Forward declare typedef within C++ class

Question

What's the best solution to forward declare a typedef within a class. Here's an example of what I need to solve:

class A;
class B;

class A
{
    typedef boost::shared_ptr<A> Ptr;

    B::Ptr foo();
};

class B
{
    typedef boost::shared_ptr<B> Ptr;

    A::Ptr bar();
};

I suppose I could just do the following:

boost::shared_ptr<B> foo();

But is there a more elegant solution?

Answer 1

There is no such thing as forward declaring a typedef unfortunately. However, there's a trick using late template instantiation:

template <typename T> class BImpl;

template <typename T>
class AImpl
{
public:
    typedef boost::shared_ptr<AImpl> Ptr;
    typename BImpl<T>::Ptr foo();
};

template <typename T>
class BImpl
{
public:
    typedef boost::shared_ptr<BImpl> Ptr;
    typename AImpl<T>::Ptr bar();
};

typedef AImpl<void> A;
typedef BImpl<void> B;

This should hopefully accomplish the thing you're aiming for.

Answer 2

You're facing two distinct difficulties: 1. There are no forward declarations of typedefs 2. Forward declarations of nested types are not possible

There is no way around the second: you have to unnest the types.
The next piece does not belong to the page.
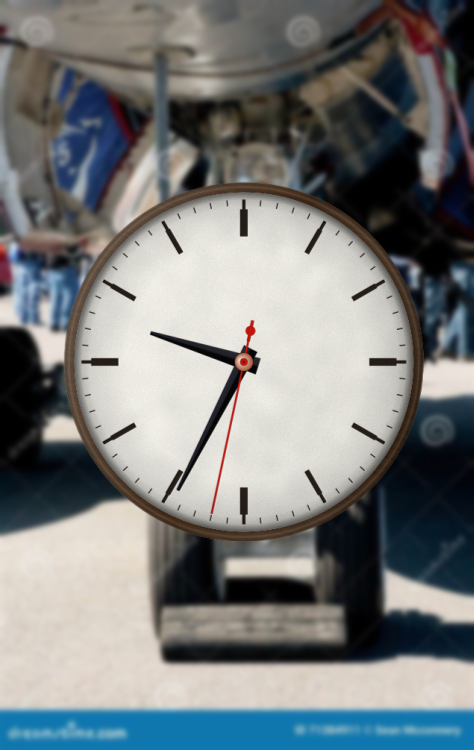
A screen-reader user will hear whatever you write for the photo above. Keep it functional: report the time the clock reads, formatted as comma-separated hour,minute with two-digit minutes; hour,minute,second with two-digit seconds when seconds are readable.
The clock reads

One way around the first that I occasionally use is to make a derived type, and that yes, can be forwardly declared.

Say:

struct Ptr : shared_ptr<A> {};

This is a new type, but it is almost the same as a synonym. The problem, of course, is constructors, but that is getting better with C++11.

This answer, of course, is in general. For your specific case, I think you should define the Ptrs outside the classes and you would have no problem at all.

struct A;
struct B;
typedef shared_ptr<A> APtr;
typedef shared_ptr<B> BPtr;

and then the classes.

Answer 3

There's no way to forward declare either

1. A typedef
2. A name in another class

So - you can't forward declare a typedef and if you could, you still wouldn't be able to do that, because you'd need to do this:

class B::Ptr;

and that's not possible

Answer 4

You cannot.

But you can decouple the Ptr definition of the classes:

class A;
class B;

template <typename T>
struct Traits {
    typedef std::shared_ptr<A>  Ptr; 
};

class A
{
    Traits<B>::Ptr foo();
};

class B
{
    Traits<A>::Ptr bar();
};

If A and B does not share the same types, you always can specialize Traits for all type.

Answer 5

As others have noted, you cannot forward-declare typedefs. That's in part because typedefs aren't really "types" of their own, but aliases for other types (hence the C++11 equivalent notion of a "type alias" such as "using Int = int;"). That means, for example, that typedefs don't show up in ABI elements such as mangled names, and so the compiler really has to know enough of the underlying type to satisfy all ABI requirements (including how to mangle the type name).